Now what is required from your august Council? What is required with regard to this specific issue is for the Council to assume its duties to guarantee the rescinding of the Israeli confiscation orders through the adoption of a clear resolution by the Council. What is also required is for the Council to make the Israelis understand the importance of not repeating such acts in the future. This, of course, falls within the framework of what is required in general from the Council, namely to guarantee the respect of international law and to provide the necessary support for the peace process.

It is truly our hope that the Council will succeed this time in assuming its responsibilities, as opposed to what recently happened on 29 February 1995, when the Council did not resume its task after the general debate. Probably, had we succeeded then, we would not have had to come before the Council today. We hope that we will succeed this time so that we will not have to come before the Council again in the future.

Mr. President,

Jerusalem, the Holy City for the three monotheistic religions, was and will remain the key to war and peace. It is the first qiblah for Muslims and the third of Islam's sacred mosques and it is the destination of the Prophet's divine journey.
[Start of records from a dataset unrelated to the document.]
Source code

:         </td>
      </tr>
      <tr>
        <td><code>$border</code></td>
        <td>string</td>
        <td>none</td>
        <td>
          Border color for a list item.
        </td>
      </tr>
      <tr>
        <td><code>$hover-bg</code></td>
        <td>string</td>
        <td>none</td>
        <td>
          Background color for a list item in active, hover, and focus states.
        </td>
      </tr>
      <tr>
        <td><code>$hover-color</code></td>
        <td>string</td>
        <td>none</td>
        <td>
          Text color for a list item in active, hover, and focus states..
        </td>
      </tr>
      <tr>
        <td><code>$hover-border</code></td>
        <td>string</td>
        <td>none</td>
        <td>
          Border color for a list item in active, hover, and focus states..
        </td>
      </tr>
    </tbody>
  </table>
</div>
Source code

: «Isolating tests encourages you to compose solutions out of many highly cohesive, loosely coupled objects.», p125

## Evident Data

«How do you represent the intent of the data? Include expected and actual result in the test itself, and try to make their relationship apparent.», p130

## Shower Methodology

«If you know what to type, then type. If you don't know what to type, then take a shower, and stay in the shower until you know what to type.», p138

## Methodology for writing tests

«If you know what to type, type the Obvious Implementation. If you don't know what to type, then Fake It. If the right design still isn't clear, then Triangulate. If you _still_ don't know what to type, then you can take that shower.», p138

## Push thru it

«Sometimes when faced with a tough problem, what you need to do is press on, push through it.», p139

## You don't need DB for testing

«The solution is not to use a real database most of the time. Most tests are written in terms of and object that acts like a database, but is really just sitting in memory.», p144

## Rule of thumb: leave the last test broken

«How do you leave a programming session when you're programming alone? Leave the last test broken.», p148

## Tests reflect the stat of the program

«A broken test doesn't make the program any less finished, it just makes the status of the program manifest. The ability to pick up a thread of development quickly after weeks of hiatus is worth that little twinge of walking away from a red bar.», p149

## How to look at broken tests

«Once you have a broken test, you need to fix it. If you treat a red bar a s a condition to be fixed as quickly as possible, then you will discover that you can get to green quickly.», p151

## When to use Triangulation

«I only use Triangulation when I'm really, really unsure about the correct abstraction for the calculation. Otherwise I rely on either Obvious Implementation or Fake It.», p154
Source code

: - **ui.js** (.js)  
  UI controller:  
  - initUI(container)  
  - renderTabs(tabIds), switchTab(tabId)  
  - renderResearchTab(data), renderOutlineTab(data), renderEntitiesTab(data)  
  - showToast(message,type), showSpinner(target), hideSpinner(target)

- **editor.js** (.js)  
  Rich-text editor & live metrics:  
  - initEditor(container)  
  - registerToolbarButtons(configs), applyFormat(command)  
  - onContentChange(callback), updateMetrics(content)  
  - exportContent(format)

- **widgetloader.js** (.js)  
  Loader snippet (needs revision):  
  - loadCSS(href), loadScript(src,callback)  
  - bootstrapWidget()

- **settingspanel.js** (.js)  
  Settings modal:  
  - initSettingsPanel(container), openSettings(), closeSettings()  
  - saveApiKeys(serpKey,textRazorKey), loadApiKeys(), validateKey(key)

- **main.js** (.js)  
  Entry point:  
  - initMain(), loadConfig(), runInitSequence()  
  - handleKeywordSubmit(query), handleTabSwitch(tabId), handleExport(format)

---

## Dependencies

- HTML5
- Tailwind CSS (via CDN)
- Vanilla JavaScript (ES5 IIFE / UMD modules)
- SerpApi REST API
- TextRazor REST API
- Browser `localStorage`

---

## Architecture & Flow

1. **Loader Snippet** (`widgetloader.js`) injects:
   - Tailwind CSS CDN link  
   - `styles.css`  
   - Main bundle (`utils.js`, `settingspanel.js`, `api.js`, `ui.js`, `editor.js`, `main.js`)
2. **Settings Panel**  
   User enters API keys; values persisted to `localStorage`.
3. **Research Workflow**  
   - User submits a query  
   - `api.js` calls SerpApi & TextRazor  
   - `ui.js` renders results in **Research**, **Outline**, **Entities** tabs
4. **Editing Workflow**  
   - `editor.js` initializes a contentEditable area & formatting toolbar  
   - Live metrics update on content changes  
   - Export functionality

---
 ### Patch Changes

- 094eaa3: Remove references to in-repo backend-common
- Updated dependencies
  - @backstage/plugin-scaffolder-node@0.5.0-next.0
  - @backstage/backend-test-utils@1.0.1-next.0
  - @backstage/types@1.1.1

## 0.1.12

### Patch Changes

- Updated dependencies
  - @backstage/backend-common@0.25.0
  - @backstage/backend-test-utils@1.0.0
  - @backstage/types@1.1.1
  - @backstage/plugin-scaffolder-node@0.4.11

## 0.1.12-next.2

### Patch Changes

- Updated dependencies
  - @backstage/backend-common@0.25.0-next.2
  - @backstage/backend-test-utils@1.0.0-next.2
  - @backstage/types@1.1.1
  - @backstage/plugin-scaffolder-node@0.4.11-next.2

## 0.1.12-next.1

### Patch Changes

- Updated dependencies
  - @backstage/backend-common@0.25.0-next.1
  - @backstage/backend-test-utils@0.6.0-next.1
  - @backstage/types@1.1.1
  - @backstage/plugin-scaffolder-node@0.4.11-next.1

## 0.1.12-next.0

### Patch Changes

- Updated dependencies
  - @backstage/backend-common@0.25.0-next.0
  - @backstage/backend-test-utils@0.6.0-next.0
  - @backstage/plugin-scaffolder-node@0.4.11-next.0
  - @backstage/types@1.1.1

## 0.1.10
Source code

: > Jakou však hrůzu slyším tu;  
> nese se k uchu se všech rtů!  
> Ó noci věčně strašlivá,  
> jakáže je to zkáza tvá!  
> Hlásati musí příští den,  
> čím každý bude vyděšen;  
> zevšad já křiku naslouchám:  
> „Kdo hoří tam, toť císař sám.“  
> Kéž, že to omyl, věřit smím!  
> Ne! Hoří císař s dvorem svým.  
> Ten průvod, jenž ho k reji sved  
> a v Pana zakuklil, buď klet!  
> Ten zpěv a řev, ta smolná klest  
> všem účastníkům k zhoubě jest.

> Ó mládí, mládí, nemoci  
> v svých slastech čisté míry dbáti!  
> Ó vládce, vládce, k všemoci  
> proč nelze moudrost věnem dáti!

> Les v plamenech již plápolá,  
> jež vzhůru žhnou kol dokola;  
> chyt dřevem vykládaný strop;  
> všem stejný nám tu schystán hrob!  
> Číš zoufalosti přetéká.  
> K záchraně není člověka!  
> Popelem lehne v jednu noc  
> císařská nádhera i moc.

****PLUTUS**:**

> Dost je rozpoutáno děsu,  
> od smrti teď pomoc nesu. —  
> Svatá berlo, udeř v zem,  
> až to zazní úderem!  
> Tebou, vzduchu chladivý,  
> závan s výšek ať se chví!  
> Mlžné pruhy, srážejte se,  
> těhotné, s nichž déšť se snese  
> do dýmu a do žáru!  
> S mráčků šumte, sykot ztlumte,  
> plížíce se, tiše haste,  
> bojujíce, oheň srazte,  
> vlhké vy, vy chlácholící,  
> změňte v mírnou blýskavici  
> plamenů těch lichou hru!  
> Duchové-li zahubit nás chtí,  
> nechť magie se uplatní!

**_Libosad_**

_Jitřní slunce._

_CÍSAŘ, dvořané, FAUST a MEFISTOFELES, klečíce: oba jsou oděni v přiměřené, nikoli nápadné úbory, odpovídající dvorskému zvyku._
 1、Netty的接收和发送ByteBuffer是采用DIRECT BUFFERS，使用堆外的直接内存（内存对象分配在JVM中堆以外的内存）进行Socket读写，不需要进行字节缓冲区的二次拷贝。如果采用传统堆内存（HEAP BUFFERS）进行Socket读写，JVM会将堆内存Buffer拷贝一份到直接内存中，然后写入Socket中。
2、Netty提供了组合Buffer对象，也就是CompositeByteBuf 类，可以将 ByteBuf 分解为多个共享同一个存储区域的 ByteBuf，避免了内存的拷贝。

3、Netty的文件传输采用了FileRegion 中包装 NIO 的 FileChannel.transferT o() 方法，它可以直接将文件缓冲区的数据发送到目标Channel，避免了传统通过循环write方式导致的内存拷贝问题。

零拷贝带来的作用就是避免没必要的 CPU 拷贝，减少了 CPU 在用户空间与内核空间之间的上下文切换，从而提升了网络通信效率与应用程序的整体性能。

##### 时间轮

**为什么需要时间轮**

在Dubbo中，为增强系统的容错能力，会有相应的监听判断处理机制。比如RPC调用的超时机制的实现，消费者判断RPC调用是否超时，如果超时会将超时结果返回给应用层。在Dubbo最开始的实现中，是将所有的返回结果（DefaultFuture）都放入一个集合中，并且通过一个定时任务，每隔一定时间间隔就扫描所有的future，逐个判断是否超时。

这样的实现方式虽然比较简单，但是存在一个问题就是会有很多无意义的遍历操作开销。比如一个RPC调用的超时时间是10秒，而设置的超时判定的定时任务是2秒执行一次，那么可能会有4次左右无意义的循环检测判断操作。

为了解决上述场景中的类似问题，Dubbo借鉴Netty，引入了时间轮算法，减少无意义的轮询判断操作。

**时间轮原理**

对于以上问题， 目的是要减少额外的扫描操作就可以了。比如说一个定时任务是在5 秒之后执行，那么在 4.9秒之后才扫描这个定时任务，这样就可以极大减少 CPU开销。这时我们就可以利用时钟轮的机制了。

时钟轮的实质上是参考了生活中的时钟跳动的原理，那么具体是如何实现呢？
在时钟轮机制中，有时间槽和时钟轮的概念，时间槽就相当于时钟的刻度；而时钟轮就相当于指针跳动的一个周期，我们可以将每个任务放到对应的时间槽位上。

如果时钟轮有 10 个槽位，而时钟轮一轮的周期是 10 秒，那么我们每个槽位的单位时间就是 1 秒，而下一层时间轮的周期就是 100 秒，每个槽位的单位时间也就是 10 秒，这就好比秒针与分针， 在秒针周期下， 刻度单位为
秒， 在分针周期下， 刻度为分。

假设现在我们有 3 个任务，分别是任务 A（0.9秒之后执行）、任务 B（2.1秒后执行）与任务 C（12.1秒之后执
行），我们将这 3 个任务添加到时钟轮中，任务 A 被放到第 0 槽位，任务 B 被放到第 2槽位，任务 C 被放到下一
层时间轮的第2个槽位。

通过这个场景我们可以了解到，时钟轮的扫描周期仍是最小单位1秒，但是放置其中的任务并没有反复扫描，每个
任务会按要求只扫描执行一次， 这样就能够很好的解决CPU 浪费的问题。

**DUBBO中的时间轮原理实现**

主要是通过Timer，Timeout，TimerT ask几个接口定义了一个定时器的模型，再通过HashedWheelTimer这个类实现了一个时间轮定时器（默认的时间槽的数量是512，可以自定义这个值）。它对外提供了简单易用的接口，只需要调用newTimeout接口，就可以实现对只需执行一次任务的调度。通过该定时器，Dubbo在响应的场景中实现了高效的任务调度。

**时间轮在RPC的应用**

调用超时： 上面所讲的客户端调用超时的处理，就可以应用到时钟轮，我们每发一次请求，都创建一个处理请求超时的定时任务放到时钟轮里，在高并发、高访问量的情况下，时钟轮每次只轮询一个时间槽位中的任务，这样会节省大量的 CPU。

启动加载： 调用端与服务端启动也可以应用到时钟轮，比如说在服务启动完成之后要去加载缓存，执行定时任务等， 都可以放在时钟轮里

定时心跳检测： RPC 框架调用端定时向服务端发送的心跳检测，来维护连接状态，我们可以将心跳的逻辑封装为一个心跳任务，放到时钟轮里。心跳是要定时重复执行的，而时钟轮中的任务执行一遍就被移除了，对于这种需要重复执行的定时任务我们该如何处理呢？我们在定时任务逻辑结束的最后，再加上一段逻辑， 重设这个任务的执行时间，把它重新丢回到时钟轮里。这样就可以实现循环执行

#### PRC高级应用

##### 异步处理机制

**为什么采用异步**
It is the burial place of Jesus Christ. Throughout history it has been a theater for both conflict and peace. It is not like any other city and it has always maintained an Islamic and Arab identity, and it will remain so. All Israeli attempts to change its character, falsify its history and denying the rights of the Palestinians in it is extremely dangerous and touches upon the dignity and the convictions of the Islamic and Arab worlds.

The Palestinian people, under the leadership of the Palestine Liberation Organization, will continue their struggle to achieve their legitimate rights, including the right to establish their independent state, with Jerusalem as its capital.